David, in addition to the external controls and the numbers, we have some unpublished data from (garbled Penn?) and Dr. Mulholland’s team has been looking at radiological markers, and we’ll present that in June. That will obviously add to the story in terms of using each patient as a control, and having another dimension of efficacy. Thank you.
Share price: $0.754
Session Host - George Zavoio:
Alright… thank you very much. We went a little bit over on time, but I think that this is an important presentation that generated very interesting questions.
Additional Notes:
After having transcribed this presentation, and having added where the share price was as Dr. Mulholland presented the data with each slide
(again, a hearty thanks to this WorldWideTuber YouTube video featuring the share price presented live next to the presentation), one can see the obvious manipulation taking place with the share price to paint the results as if they were poor.
The closing share price from the day before this presentation on May, 9, 2022 was $1.82. The share price opened at $1.71 and without any presentation of the data (Dr. Mulholland had not said a word, and the slide deck had not been posted). When Dr. Mulholland actually began speaking, and when the slide deck was posted on Musella Website, the share price was already at $1.39
So nothing had been made public and the share price had slid by $0.43 per share before the presentation, and before the slide deck had been made public.

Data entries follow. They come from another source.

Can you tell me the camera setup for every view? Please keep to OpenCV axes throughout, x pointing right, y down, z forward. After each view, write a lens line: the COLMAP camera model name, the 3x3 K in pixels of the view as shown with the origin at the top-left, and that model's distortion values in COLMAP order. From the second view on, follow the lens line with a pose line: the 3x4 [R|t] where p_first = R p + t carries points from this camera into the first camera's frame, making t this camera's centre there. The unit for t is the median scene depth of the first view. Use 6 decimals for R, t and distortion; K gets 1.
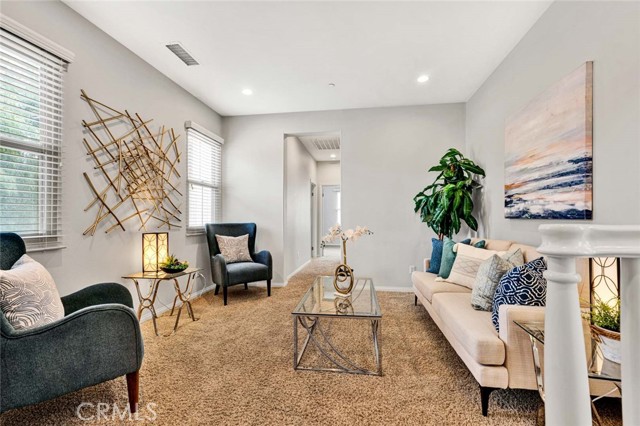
lens RADIAL K [[263.0, 0, 321.9], [0, 263.0, 214.1], [0, 0, 1]] dist [-0.002521, -0.000077]
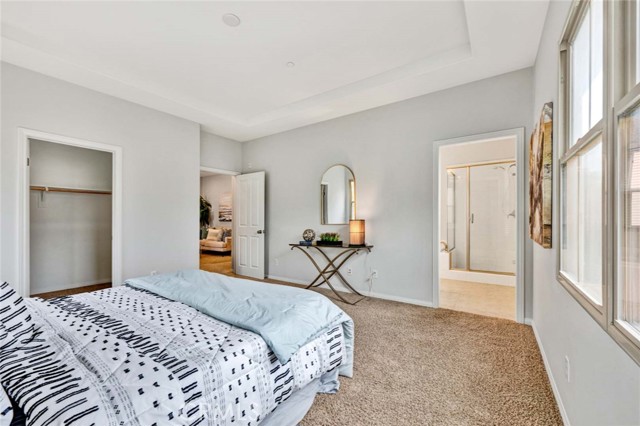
lens RADIAL K [[263.0, 0, 319.7], [0, 263.0, 215.8], [0, 0, 1]] dist [-0.002521, -0.000077]
pose [[0.433077, 0.009396, 0.901308, -2.423367], [-0.016766, 0.999857, -0.002367, -0.084727], [-0.901201, -0.014086, 0.433172, -2.231926]]
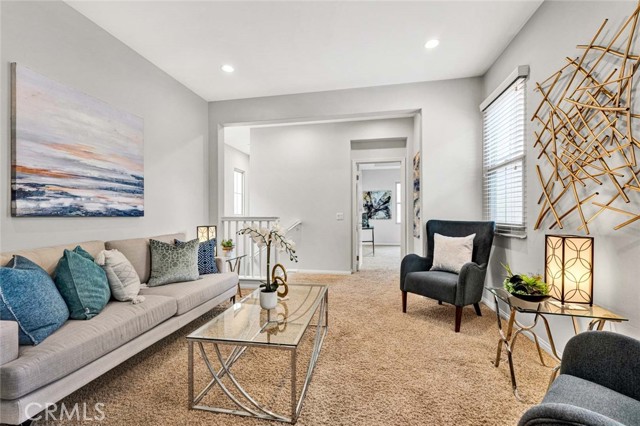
lens RADIAL K [[263.0, 0, 317.3], [0, 263.0, 215.3], [0, 0, 1]] dist [-0.002521, -0.000077]
pose [[-0.999555, 0.005385, 0.029324, -0.085578], [0.004907, 0.999855, -0.016323, 0.036269], [-0.029408, -0.016172, -0.999437, 2.083643]]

Halting the Stock During the Presentation
After seeing the trading share price of the stock as excellent news was released, I’d enquired of the company as to whether they’d anticipated a possible volatile reaction to trading the stock when the presentation had begun.

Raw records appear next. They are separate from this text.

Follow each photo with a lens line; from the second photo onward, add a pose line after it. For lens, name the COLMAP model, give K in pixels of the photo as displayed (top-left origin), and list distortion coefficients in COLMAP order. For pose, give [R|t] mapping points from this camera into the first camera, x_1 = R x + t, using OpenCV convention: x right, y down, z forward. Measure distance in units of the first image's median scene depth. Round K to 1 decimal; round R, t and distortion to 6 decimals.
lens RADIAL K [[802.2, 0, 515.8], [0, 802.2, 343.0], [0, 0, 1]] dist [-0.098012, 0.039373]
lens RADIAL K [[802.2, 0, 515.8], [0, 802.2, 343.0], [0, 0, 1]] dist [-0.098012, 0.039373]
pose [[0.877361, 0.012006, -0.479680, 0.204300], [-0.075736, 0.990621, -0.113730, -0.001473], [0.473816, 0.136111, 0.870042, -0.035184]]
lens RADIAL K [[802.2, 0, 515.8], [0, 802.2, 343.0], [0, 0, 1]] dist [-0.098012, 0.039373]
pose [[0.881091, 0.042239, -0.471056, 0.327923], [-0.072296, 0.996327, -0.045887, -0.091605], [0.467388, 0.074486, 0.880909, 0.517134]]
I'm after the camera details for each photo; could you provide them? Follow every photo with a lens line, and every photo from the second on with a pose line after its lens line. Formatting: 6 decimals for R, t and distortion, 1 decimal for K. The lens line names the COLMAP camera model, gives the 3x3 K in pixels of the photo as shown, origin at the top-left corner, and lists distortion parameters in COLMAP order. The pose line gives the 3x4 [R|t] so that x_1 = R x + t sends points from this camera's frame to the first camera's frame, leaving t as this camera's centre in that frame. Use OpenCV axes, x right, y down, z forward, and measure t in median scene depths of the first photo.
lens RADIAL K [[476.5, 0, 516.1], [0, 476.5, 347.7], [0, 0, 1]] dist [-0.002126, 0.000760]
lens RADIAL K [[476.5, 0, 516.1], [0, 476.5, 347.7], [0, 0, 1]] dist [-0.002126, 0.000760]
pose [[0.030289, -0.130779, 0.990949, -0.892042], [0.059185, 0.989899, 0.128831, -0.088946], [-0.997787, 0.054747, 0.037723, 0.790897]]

They told me that they most definitely were concerned about something like this happening. And apparently, and much deliberation, they spent considerable time and effort before Tuesday attempting to get a halt applied to the stock prior to and during the presentation. They mobilized their very reputable OTC and FINRA experts, their legal counsel, and made multiple attempts with the senior levels of FINRA to have a halt enacted, but unfortunately, were unsuccessful in their attempts.